Your goal: In the entries that follow, identify the line containing "thumb ip: (1407, 714)" and return it together with all later lines, exactly as they appear.

[Start of Attachment]

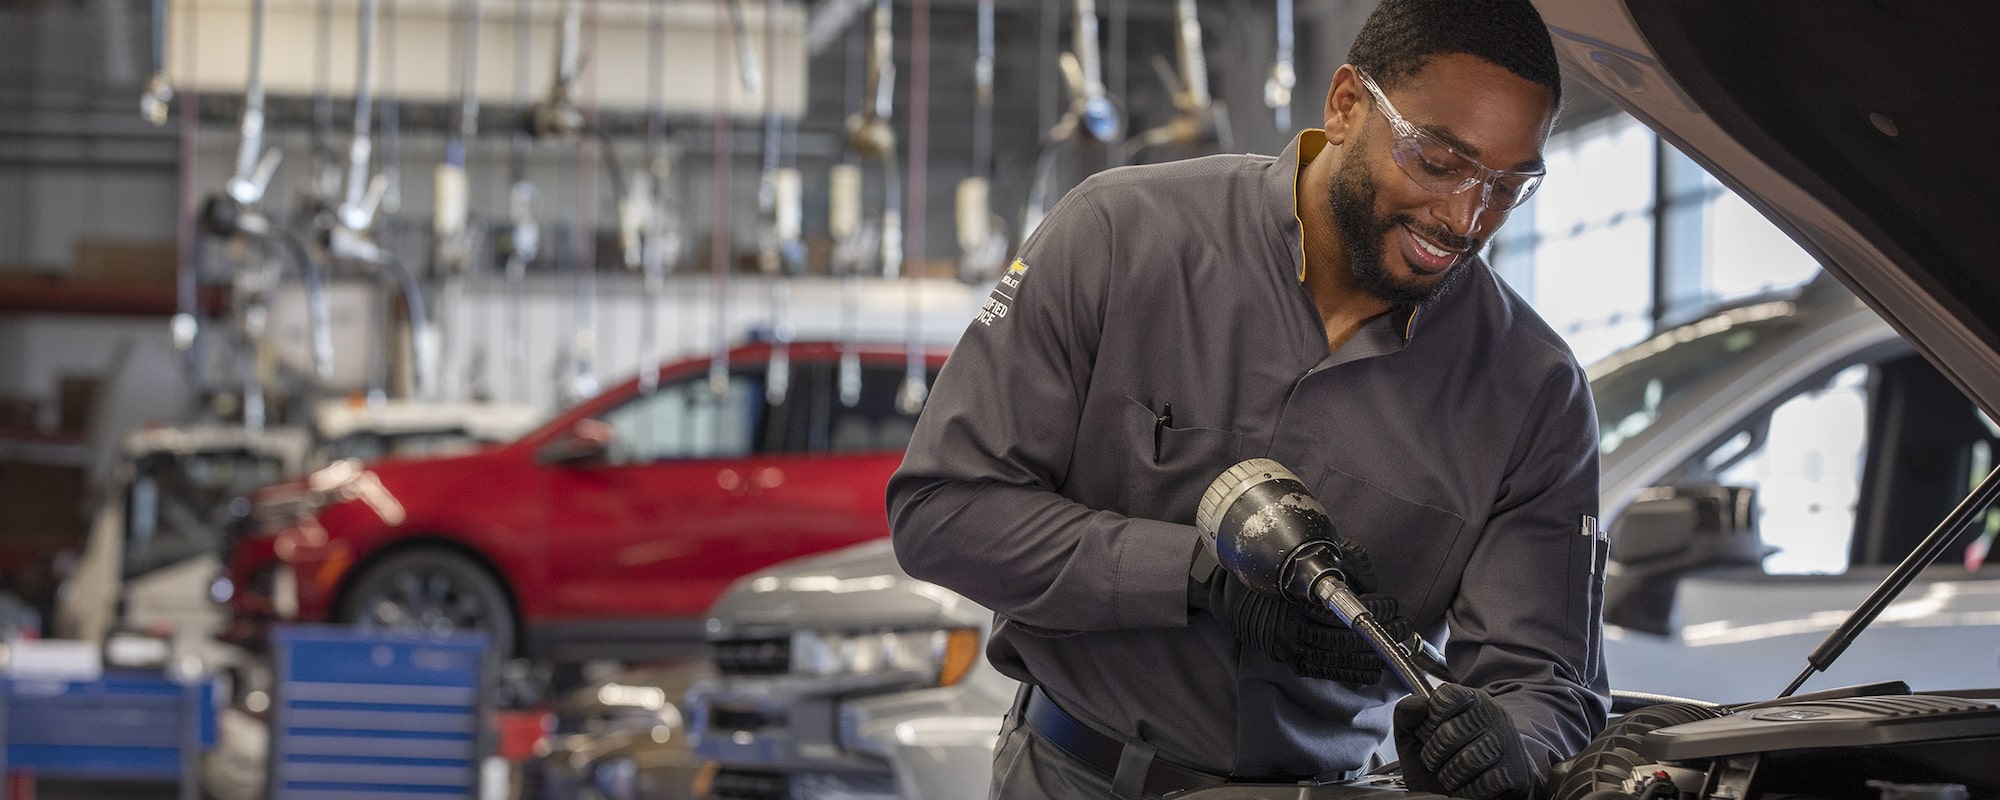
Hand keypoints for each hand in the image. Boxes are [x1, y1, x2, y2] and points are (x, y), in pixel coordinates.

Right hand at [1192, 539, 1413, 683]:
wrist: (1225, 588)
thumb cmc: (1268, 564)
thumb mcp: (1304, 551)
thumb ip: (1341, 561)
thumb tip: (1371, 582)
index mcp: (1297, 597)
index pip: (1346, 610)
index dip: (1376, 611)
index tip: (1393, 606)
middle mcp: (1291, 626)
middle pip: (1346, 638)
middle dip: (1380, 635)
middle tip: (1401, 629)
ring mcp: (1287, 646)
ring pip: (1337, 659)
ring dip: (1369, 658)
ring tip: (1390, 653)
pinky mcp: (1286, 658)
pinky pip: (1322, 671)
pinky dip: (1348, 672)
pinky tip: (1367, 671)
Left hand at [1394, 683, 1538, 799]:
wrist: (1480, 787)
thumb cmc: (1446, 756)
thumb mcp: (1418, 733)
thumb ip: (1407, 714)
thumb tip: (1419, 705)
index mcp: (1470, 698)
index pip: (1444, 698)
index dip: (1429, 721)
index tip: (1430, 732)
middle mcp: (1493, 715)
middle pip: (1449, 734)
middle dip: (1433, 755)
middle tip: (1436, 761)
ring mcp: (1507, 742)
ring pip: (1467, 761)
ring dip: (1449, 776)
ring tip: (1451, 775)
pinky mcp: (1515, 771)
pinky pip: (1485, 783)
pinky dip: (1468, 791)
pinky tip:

[End of Attachment]

Your response:
thumb ip: (1407, 714)
thumb tip: (1419, 705)
index mcp: (1470, 698)
index pip: (1444, 698)
index dip: (1429, 721)
index tip: (1430, 732)
middle mcp: (1493, 715)
middle pip: (1449, 734)
middle dip: (1433, 755)
middle tip: (1436, 761)
ring mcp: (1507, 742)
ring pip: (1467, 761)
ring dip: (1449, 776)
ring tip: (1451, 775)
pinky mcp: (1515, 771)
pinky pip: (1485, 783)
pinky dip: (1468, 791)
pinky tip:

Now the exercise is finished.